Zur Nachprüfungspflicht der Vergabekontrollbehörde bei Widerruf wegen überhöhter Preise

Nach einer Entscheidung des Verwaltungsgerichtshofs (VwGH 25.9.2012, 2008/04/0054) ist bei Widerruf wegen wesentlicher Kostenüberschreitung die Vergabekontrollbehörde verpflichtet, die Richtigkeit des Widerrufsgrundes – gegebenenfalls mittels Sachverständigen – genau zu überprüfen.

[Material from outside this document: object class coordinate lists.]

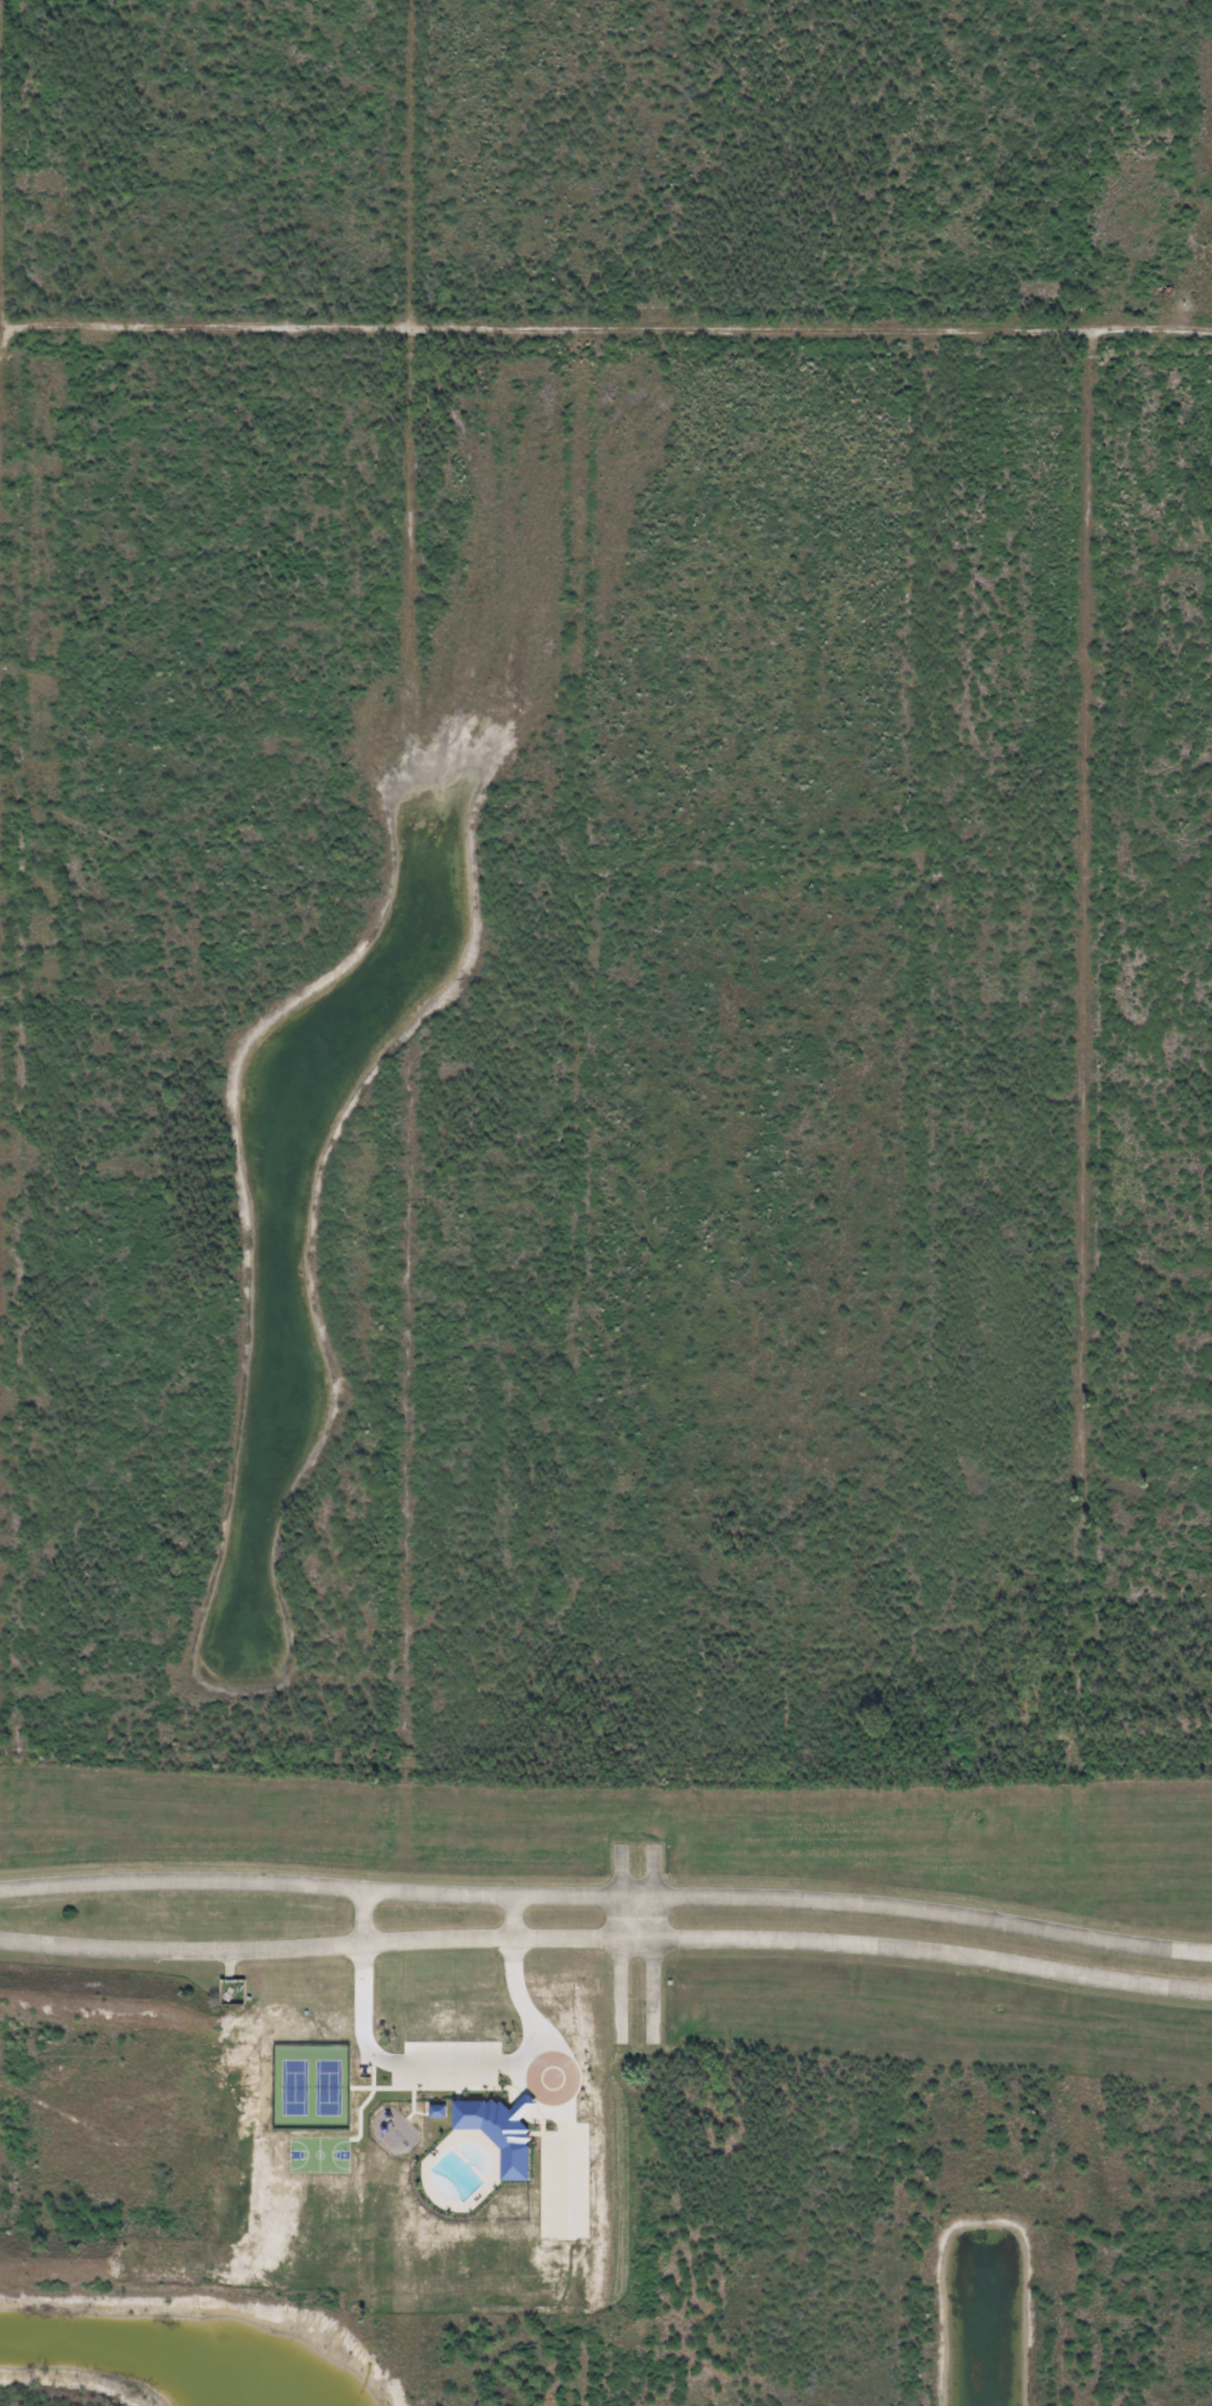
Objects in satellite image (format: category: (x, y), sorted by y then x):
road: (607, 1899)
road: (510, 1916)
road: (607, 1939)
road: (619, 1944)
road: (653, 1946)
road: (538, 2030)
parking lot: (451, 2066)
road: (454, 2066)
road: (373, 2085)
park: (311, 2088)
road: (377, 2089)
building: (437, 2112)
road: (420, 2114)
building: (499, 2132)
park: (319, 2156)
parking lot: (567, 2182)

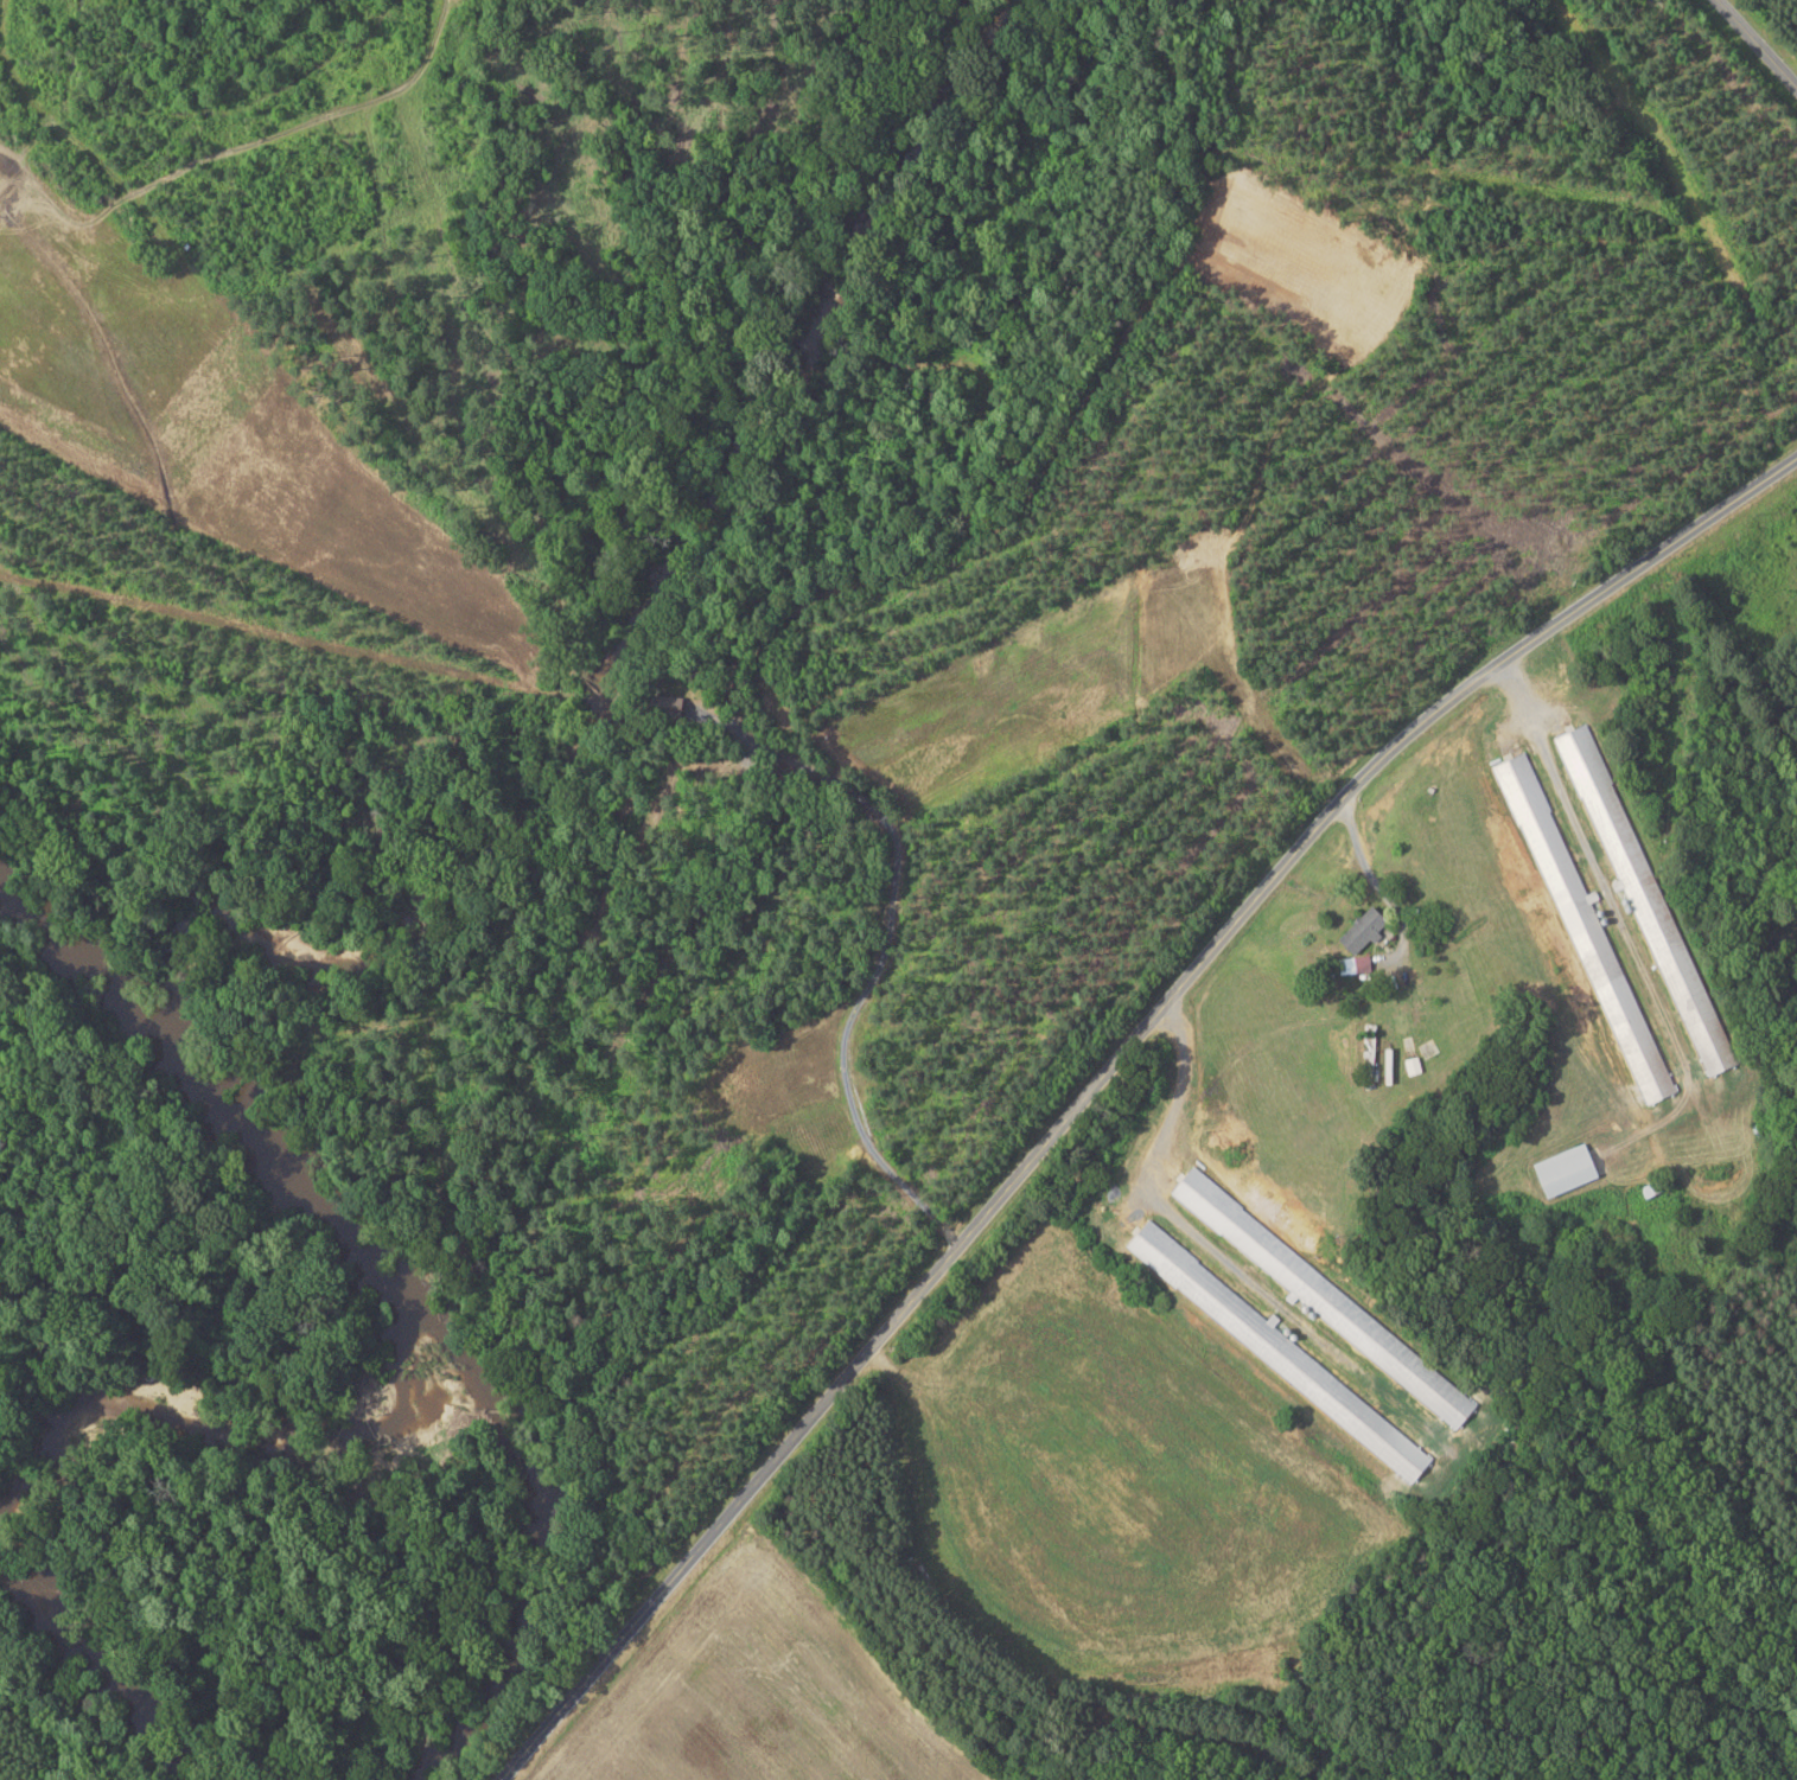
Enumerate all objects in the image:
road: (1758, 41)
building: (1578, 762)
river: (66, 929)
building: (1357, 931)
building: (1677, 969)
road: (1104, 1069)
river: (270, 1133)
building: (1559, 1171)
building: (1153, 1249)
river: (219, 1387)
building: (1393, 1463)

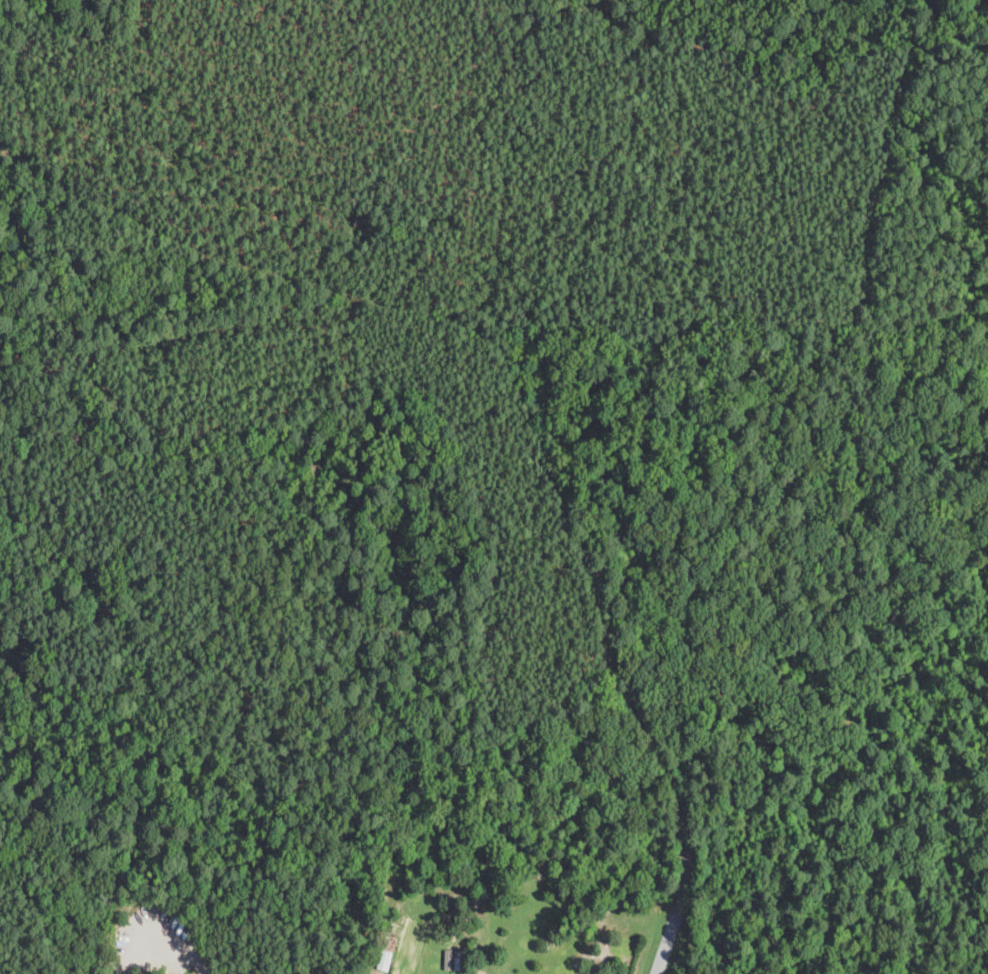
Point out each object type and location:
road: (160, 933)
building: (392, 941)
road: (663, 949)
building: (390, 950)
building: (458, 953)
building: (449, 958)
building: (457, 966)

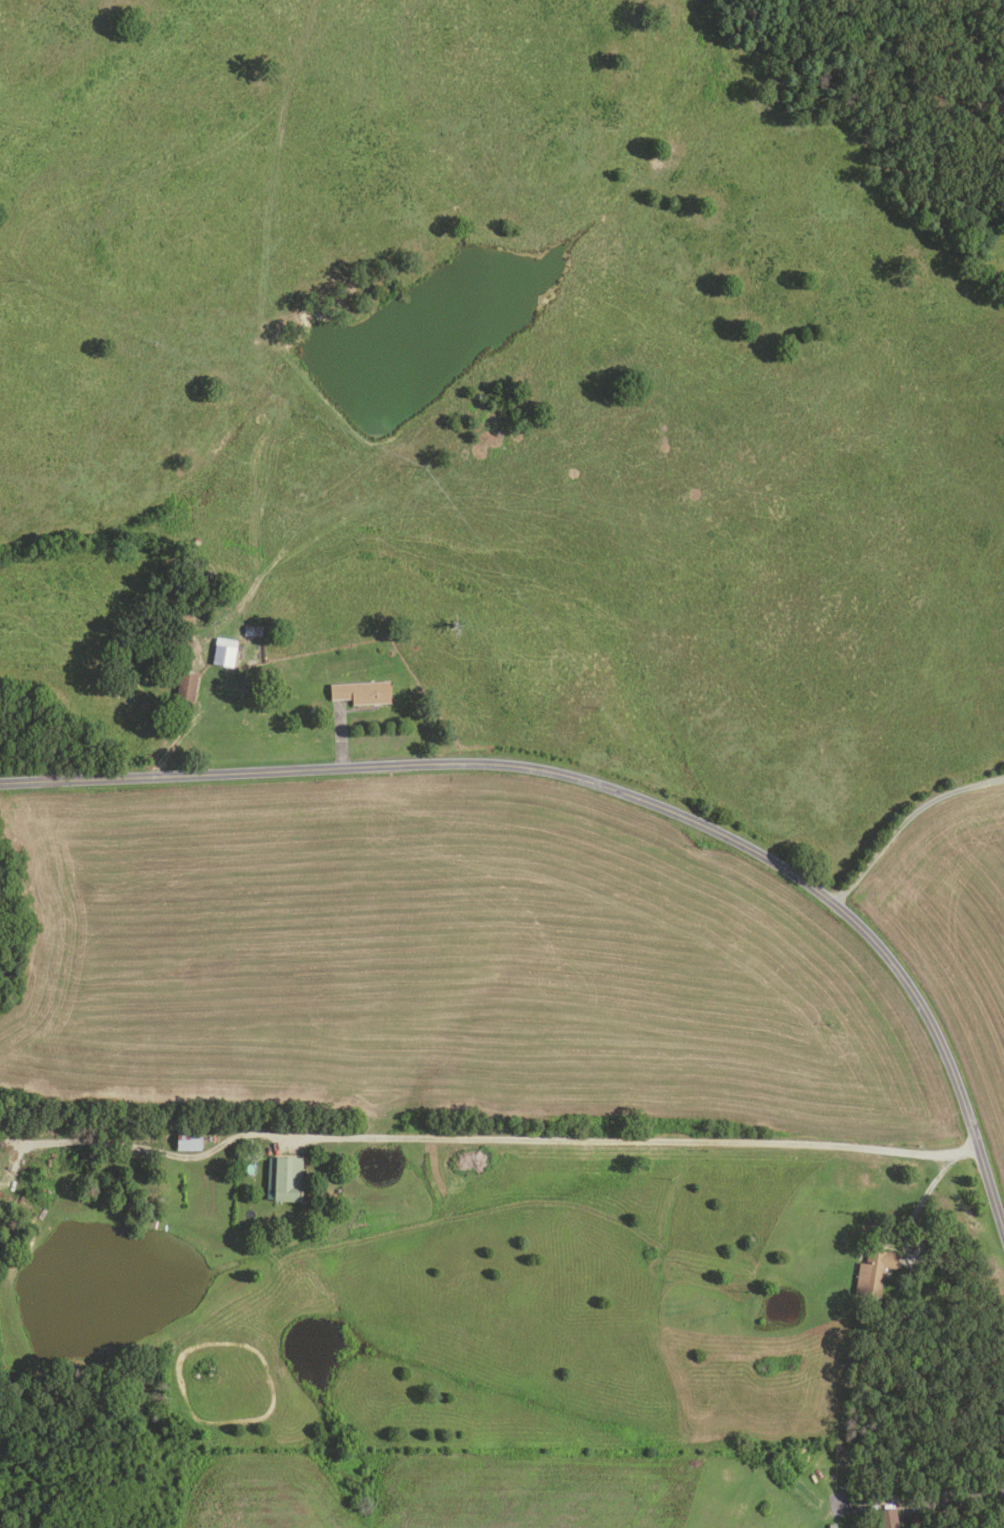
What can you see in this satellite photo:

Das gegenständliche Vergabeverfahren (Bauvorhaben einer Abwasserbeseitigungsanlage) wurde vom Auftraggeber nach der Angebotsfrist wegen wesentlicher Kostenüberschreitung widerrufen. Der UVS Niederösterreich erklärte die Widerrufsentscheidung für nichtig. Der VwGH hob den Bescheid des UVS Niederösterreich aus folgenden Gründen auf:

Nach dem VwGH hängt die Rechtsmäßigkeit der Widerrufsentscheidung nach Ablauf der Angebotsfrist wegen überhöhter Preise davon ab, ob das Angebot mit dem niedrigsten Preis die vom Auftraggeber für das Bauvorhaben geschätzten Kosten überschreitet. Der Auftraggeber hat dazu im Vergabeverfahren angegeben, dass die Kostenermittlung des Bauvorhabens durch einen externen Sachverständigen vorgenommen wurde und die Kostenermittlung durch ein Schreiben des Amtes der NÖ Landesregierung hinsichtlich der Preisangemessenheit zusätzlich bestätigt wurde. Diese Kostermittlung wurde im Vergabeverfahren aber bestritten. Die beantragte Beiziehung eines gerichtlich beeideten Sachverständigen zum Nachweis dafür, dass die Kostenschätzung des Auftraggebers sowohl bautechnisch als auch wirtschaftlich unrichtig und unvollständig sei, wurde aber vom UVS Niederösterreich nicht durchgeführt. Der VwGH sah darin eine inhaltliche Rechtswidrigkeit des UVS-Bescheides, da die Vergabekontrollbehörde die zu Grunde liegende Kostenschätzung des Auftraggebers nicht nachkontrolliert hat, obwohl es zu deren Aufgaben gehört, den maßgebenden Sachverhalt amtswegig zu ermitteln. Die im Vergabekontrollverfahren strittige Frage, ob die Kostenschätzung des Auftraggebers eine taugliche Vergleichsgrundlage für die Annahme einer wesentlichen Überhöhung der Angebotspreise darstellt und ob eine solche Überhöhung vorlag, hätte erforderlichenfalls unter Beiziehung eines weiteren Sachverständigen vom UVS Niederösterreich beurteilt werden müssen.

Der VwGH stellte darüber hinaus einen Begründungsmangel fest, da keinerlei Feststellungen betreffend den entscheidungsrelevanten Sachverhalt „Angebotspreis des Bestbieters und geschätzte Kosten des Bauvorhabens durch den Auftraggeber“ getroffen wurden. Dadurch wird dem VwGH die Möglichkeit genommen, den angefochtenen Bescheid auf Grundlage des vom UVS Niederösterreich angenommen Sachverhalts zu überprüfen.

Interessant ist auch, dass der VwGH weiters anmerkt, dass die Vergabekontrollbehörde sich auch mit dem erst im Nachprüfungsverfahren vom Auftraggeber „nachgeschobenen“ Widerrufsgrund der fehlenden budgetären Bedeckung des Bauvorhabens auseinandersetzen hätte müssen, um die Voraussetzung für die Nichtigerklärung der Widerrufsentscheidung beurteilen zu können.

Die in Vergabekontrollverfahren gängige Praxis, dass der Antragsteller die Beziehung eines gerichtlich beeideten Sachverständigen beantragt, die Vergabekontrollbehörde aber nur in Ausnahmefällen einen wirklich bezieht, könnte sich aufgrund dieser höchstgerichtlichen Entscheidung wohl ändern.